Compared to previous reports, this one pays more attention to the questions connected with Latvia's acceptance into the European Union. Strujevics said this is understandable because "all the reforms in the country as well as its further development are undoubtedly tied with integration into Europe, for only joining the EU can guarantee permanent state growth."
The report shows that Latvia has achieved considerable macroeconomic stability proving the right direction of reforms. Consumer price inflation reached its lowest level – seven percent – in 1997. The state debt per GDP decreased to 12.2 percent. Beginning in 1996, growth is noticeable in almost all sectors of the economy. The GDP increased by 6.5 percent in 1997. Foreign investors see Latvia as an attractive country for investment.
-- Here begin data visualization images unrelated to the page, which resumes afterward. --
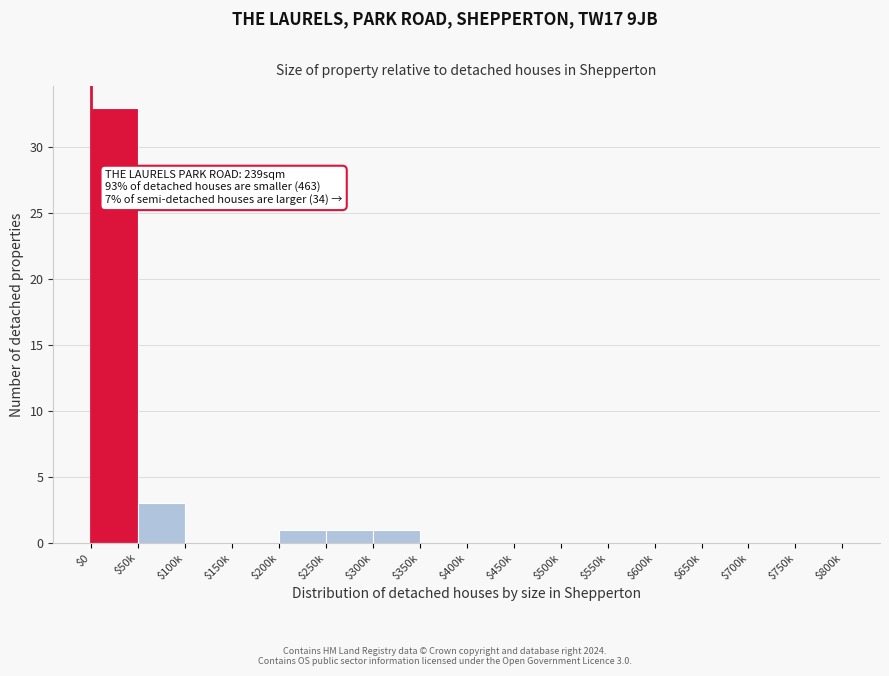

What is the sum of all values?

39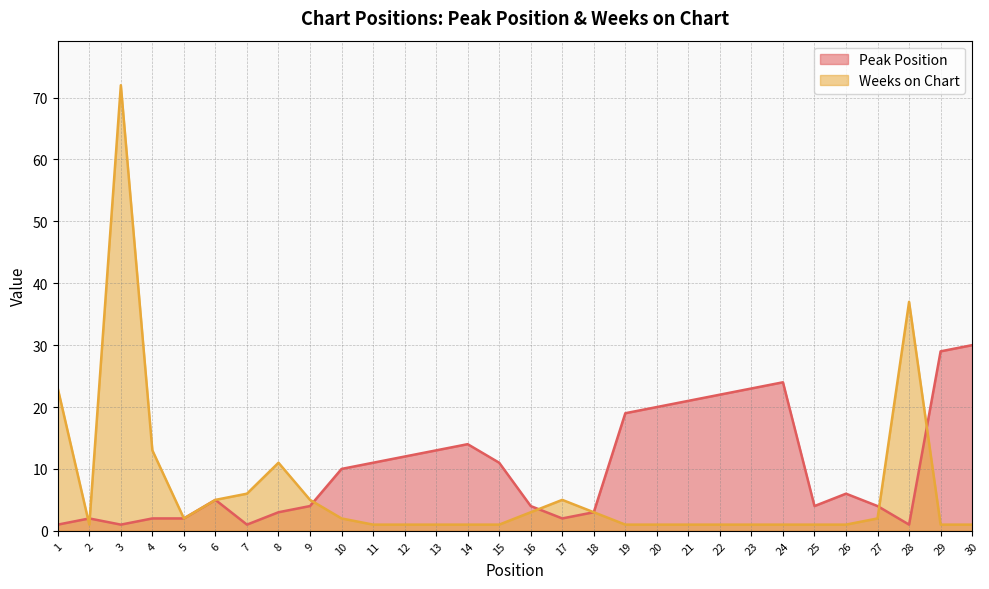

How many intersections are there between Weeks on Chart and Peak Position?

6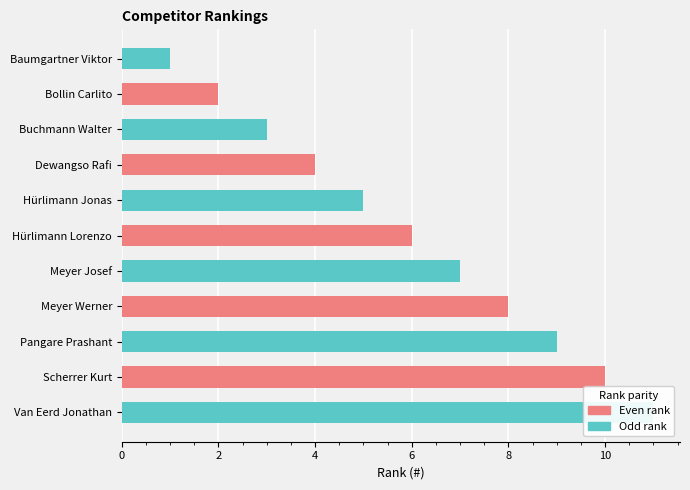

Reading right to left, what are all the values shown in this chart?

11	10	9	8	7	6	5	4	3	2	1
From 1991 to 1997 foreign direct investment per capita was $517.
Foreign direct investment into Latvia since the beginning of the decade totaled 749.6 million lats($125 million), including a 528.7 million lats investment into the share capital of companies, according to the report.
It cites transportation, comunications, finance and industry as the leading areas of investment. Most foreign money has gone to companies in Riga, Daugavpils, Ventspils and Liepaja, where technology and services are well-developed.
The report also says larger inflow of investment into Latvia is hampered by frequent changes in legislation, slow pace of land reform, insufficient support from municipalities to investors and unsettled border relations with Russia.
Strujevics, however, noted that some economic reforms have not been finished yet. He said there still exist such risk factors as uneven economic growth and an increasing current account deficit, both of which may impede further economic development.
"The pace of further growth will depend on how successfully the reforms will be fulfilled and on the situation outside Latvia, for example, in the EU and Russia," Strujevics said.